Conscience about to be ‘regulated’?

The move by certain members of the Parliamentary Assembly of the Council of Europe to “regulate conscience” illustrates neatly how far down the road of secular absolutism we have gone.

Its specific aim is to prevent those working in hospitals from citing conscience in order to justify not performing certain medical procedures on women. This is code for abortion. A regulation of this sort would essentially make conscience itself reliant on the State’s good graces and wipe out the concept of freedom of conscience as anything meaningful.

The assumption behind protecting freedom of conscience and religion is that Churches and other religious organisations, while they no longer play the central role they once did in ordering the moral fabric of society, still play an important part in maintaining a vibrant civil society. Also, great social unrest has been caused by the State imposing the moral viewpoint of one side upon another.
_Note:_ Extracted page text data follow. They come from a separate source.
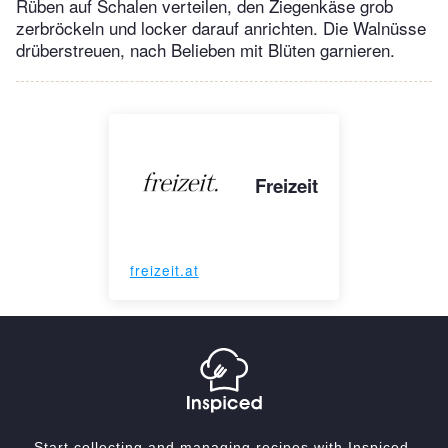
Rüben auf Schalen verteilen, den Ziegenkäse grob
zerbröckeln und locker darauf anrichten. Die Walnüsse
drüberstreuen, nach Belieben mit Blüten garnieren.
Freizeit
freizeit.at
Start collecting and managing recipes with Inspiced.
In liberal societies, until recently, it was understood that the State had certain duties and responsibilities, but that there were other areas, like belief, where it had no legitimate place. With the Second Vatican Council the Catholic Church accepted this idea in full.

However, it is an insight which we appear to be losing. Now, the State appears determined to force those many of those with sincere religious beliefs out of the public sphere entirely..

The motion refers to “the increasing and largely unregulated occurrence” of religious freedom “especially in the field of reproductive health care”. “Reproductive health care” is one of the favoured terms of those who favour legal abortion. Why don’t they just come out and say it?

So we have the spectacle of politicians trying to radically restrict freedom of conscience without being fully transparent about why they are doing it.